*EXERCISE GOAL:*
Hunt through the lines below for the string "Russian" and copy each one that has it.

● ● ● ● ●

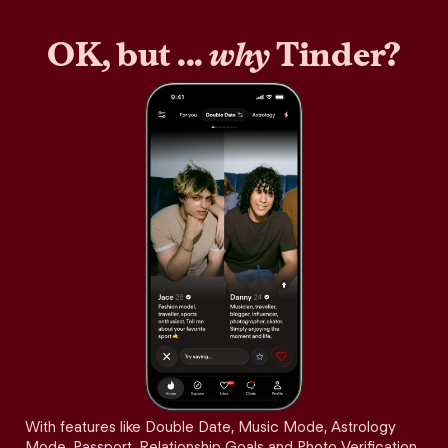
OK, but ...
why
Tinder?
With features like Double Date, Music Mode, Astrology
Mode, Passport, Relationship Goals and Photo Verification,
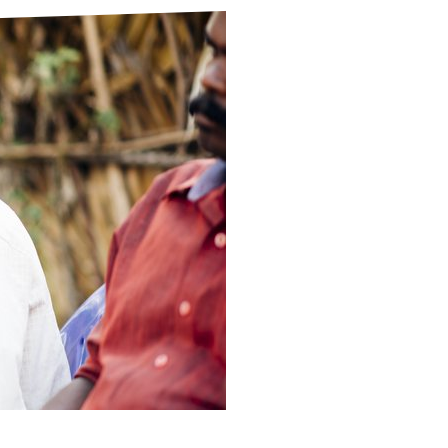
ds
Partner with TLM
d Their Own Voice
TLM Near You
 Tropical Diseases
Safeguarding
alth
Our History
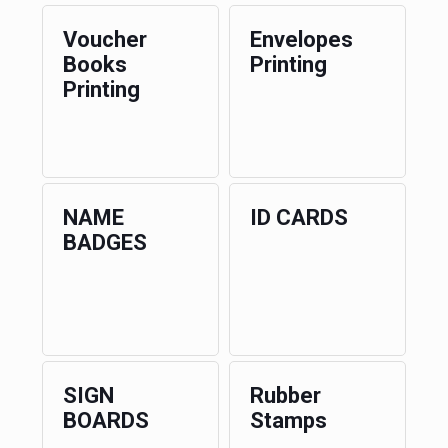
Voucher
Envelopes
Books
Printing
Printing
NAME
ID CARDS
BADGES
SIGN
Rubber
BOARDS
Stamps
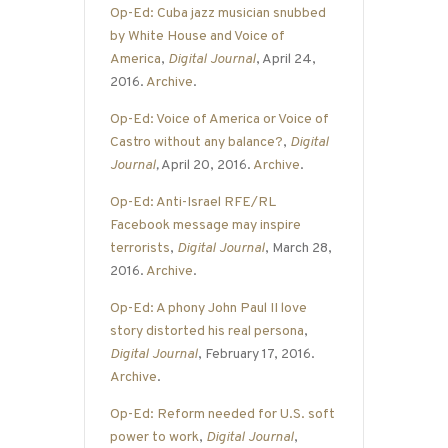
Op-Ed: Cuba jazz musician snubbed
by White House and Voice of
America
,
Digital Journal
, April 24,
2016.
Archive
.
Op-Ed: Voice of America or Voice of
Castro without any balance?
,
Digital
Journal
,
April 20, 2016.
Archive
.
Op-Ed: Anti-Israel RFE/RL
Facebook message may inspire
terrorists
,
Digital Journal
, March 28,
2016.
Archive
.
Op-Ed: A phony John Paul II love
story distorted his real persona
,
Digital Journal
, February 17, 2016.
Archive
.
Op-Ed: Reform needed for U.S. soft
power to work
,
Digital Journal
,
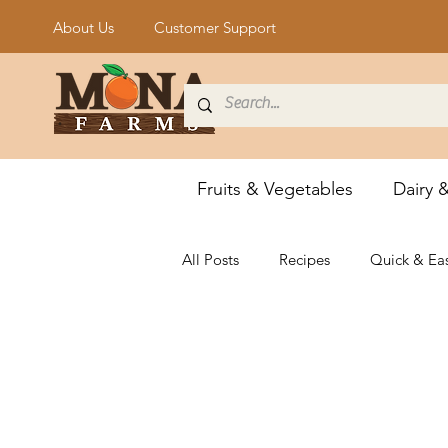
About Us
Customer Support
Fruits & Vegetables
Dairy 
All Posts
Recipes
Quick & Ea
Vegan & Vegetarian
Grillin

● ● ● ● ●

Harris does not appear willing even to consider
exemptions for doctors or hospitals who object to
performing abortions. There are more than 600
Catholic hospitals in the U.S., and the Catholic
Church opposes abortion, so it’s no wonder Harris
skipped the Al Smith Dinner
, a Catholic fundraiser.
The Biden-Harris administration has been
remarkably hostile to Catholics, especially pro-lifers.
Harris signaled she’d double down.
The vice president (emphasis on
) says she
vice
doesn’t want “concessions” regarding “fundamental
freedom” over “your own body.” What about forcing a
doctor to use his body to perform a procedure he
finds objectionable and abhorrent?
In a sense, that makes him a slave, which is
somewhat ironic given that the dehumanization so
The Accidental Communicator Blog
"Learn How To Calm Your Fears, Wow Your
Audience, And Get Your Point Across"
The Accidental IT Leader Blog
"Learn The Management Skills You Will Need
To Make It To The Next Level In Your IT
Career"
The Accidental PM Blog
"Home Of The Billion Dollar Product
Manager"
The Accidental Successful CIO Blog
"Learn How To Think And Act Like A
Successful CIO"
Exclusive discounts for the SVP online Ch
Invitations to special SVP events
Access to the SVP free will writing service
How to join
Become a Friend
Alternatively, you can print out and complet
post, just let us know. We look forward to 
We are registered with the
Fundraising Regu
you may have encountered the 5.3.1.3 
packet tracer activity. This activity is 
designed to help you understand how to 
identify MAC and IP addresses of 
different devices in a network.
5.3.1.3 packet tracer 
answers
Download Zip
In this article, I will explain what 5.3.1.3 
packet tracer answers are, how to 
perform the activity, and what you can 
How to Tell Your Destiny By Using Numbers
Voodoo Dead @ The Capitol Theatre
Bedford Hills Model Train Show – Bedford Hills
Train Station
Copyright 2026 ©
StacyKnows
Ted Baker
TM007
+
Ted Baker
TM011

● ● ● ● ●

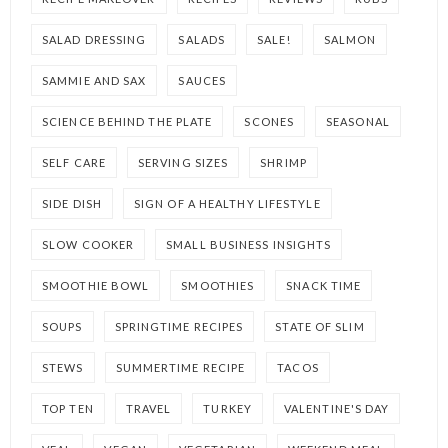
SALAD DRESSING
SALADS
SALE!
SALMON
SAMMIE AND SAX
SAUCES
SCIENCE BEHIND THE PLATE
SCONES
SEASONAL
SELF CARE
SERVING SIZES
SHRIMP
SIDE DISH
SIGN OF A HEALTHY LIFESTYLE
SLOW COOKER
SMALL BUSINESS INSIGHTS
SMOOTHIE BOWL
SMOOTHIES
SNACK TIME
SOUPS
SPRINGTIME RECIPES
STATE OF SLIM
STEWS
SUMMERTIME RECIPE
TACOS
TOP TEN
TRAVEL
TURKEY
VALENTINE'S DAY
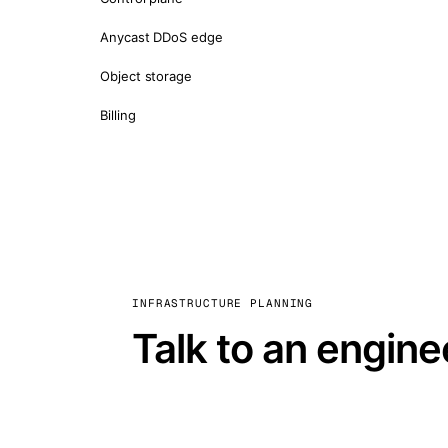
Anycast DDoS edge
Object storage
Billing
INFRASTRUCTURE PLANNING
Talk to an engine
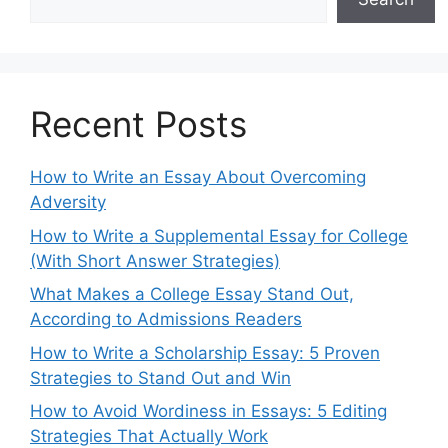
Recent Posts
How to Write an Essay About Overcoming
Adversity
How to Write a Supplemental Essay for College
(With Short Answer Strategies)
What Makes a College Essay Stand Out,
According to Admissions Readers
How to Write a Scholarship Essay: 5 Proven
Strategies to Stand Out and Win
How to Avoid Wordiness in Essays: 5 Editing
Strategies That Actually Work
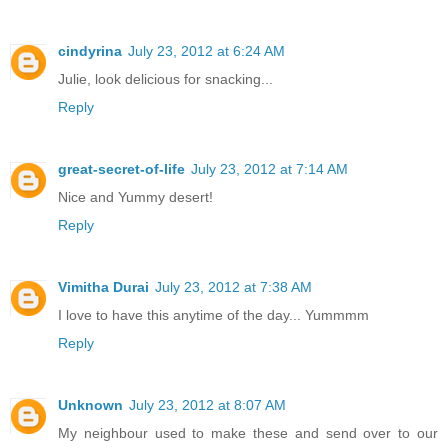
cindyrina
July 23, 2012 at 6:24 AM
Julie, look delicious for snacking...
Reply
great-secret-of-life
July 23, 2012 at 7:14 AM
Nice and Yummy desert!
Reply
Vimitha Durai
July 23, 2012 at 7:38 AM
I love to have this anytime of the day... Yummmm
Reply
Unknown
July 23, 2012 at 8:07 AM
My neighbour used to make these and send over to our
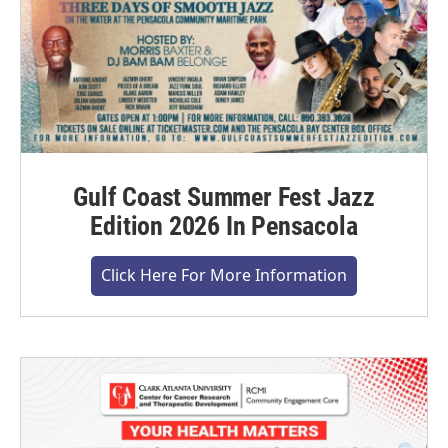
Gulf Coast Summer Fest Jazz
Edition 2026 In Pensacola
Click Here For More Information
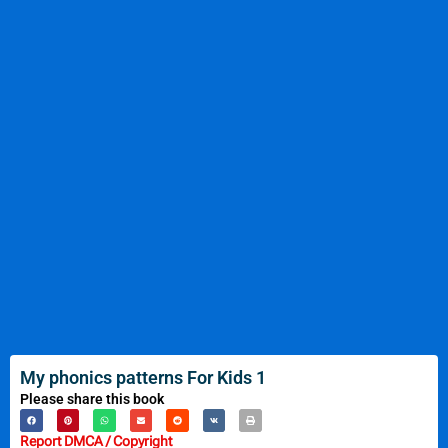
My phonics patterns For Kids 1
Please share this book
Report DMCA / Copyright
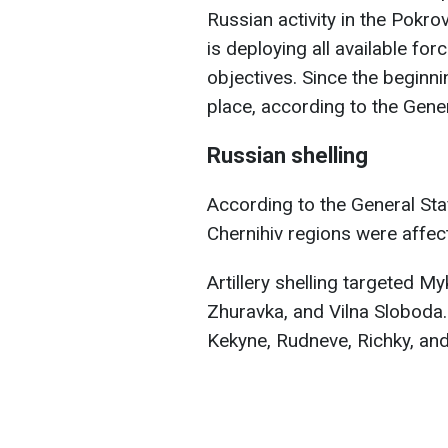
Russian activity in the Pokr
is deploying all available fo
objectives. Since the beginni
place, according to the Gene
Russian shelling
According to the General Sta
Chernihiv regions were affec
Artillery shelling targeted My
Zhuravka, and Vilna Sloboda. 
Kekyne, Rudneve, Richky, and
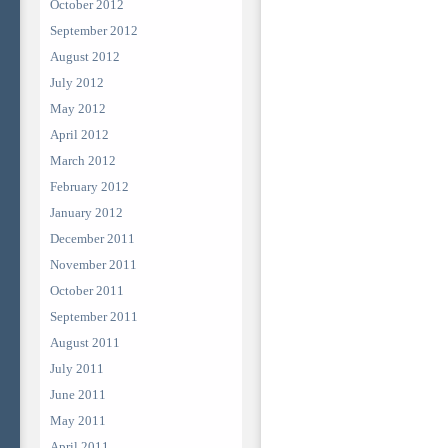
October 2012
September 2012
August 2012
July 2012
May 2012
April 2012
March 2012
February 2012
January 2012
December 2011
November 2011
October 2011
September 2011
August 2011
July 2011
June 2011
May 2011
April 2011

● ● ● ● ●

*ANSWER AREA:*
Russian activity in the Pokr
Russian shelling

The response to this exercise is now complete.